I thought I was so clever because I had distilled the entire issue down into five sentences and it seemed to me like I could just say my five sentences and he would say, "You are full of shit and you know it. Now hand me that there band-saw and let's see if we can get another floor joist nailed into the deck before dark."



So I say my five sentences, which I will not repeat here because even though this is my internet diary there are some things that not even you** should know.

And then the sky cracks open, Jesus steps down out of the cloud in his Juicy track suit and his Reeboks and says "In case you are having trouble reading your itchy feelings and ambivalence about what you just said, let me make sure, at the risk of violating my endorsement deal with Hilfiger by showing up dressed in Juicy, that YOU SUCK. YOU SUCK THE SUCKAGE OF THE SUCKWALLERY OF SUCK. GOT THAT? HMMM? More on this in your afterlife. Dumbass. Peace-out." Then Jesus steps back up into the heavens to discuss how much I suck with all his friends (these would include my mother).

And at about the same time my dad sits down on the steps and starts to cry. Yes, my 67 year old dad, yes, toughest man on planet earth and at least nine other planets, cries. Yes, most unselfish and sweetest person who ever built a wall out of rocks in his spare time while dying of cancer, cries.

I SUCK. I SUCK THE SUCKAGE OF THE SUCKWALLERY OF SUCK.

Shortly after the visitation of Christ (and his tracksuit) and my dad's brief storm of emotion he said about fifty things I had never thought of about why things were going the way they were going and formed a list of things he would do so that my brother, sister and I would not feel like slimy Janetic*** residue anymore.

And then he said, "Now hand me that there band-saw and let's see if we can get another floor joist nailed into the deck before dark."

We got a lot done:




So we worked the rest of the day, split a beer, and ordered a pizza.
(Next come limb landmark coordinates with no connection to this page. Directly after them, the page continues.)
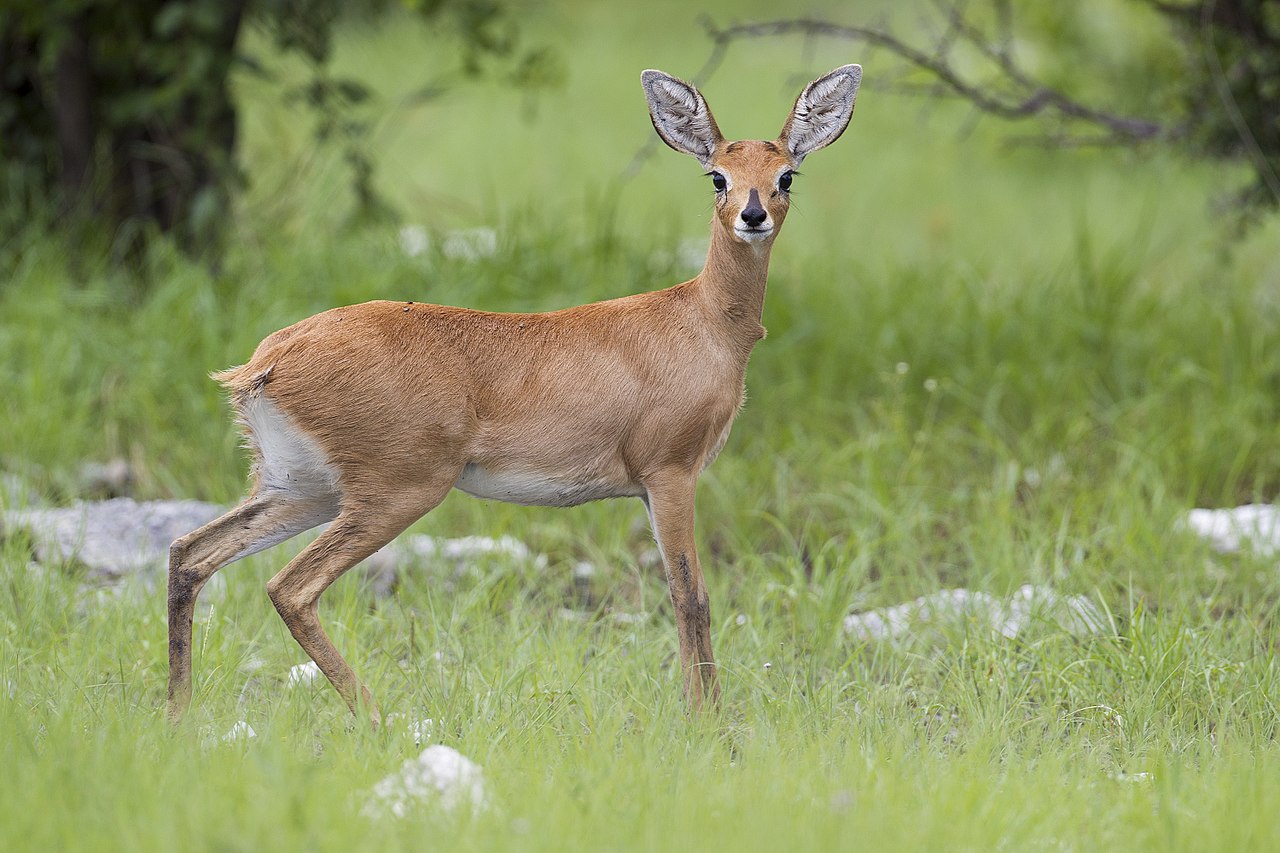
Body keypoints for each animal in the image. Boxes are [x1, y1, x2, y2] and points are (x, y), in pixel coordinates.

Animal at [167, 63, 860, 722]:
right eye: (717, 176)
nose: (753, 214)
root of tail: (265, 361)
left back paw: (177, 716)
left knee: (190, 553)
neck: (705, 319)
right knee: (288, 586)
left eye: (786, 175)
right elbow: (691, 596)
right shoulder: (671, 473)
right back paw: (377, 716)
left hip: (300, 489)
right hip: (395, 493)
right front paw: (709, 724)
My step mother came home from her afternoon out shopping with three bottles of wine and eight varieties of medicinal grade chocolate and we all watched movies together until midnight. With the pizza, the wine, and the chocolate****

And we all went to bed fairly happy. Today, more joists. More pizza, more chocolate. And definitely more wine.


* When it's possible that your dad might die at any moment, this seems like eighty years. Just saying.

** Even though you are so beautiful.

*** My mom's name was Janet. My dad was married to her for thirty years and my step mother is insanely jealous of her. My step mother thinks my dad is sort of like Elvis and Paul McCartney and 007 all at the same time.

**** Don't judge. Pepperoni, chablis and Ghirardelli is an underrated combination.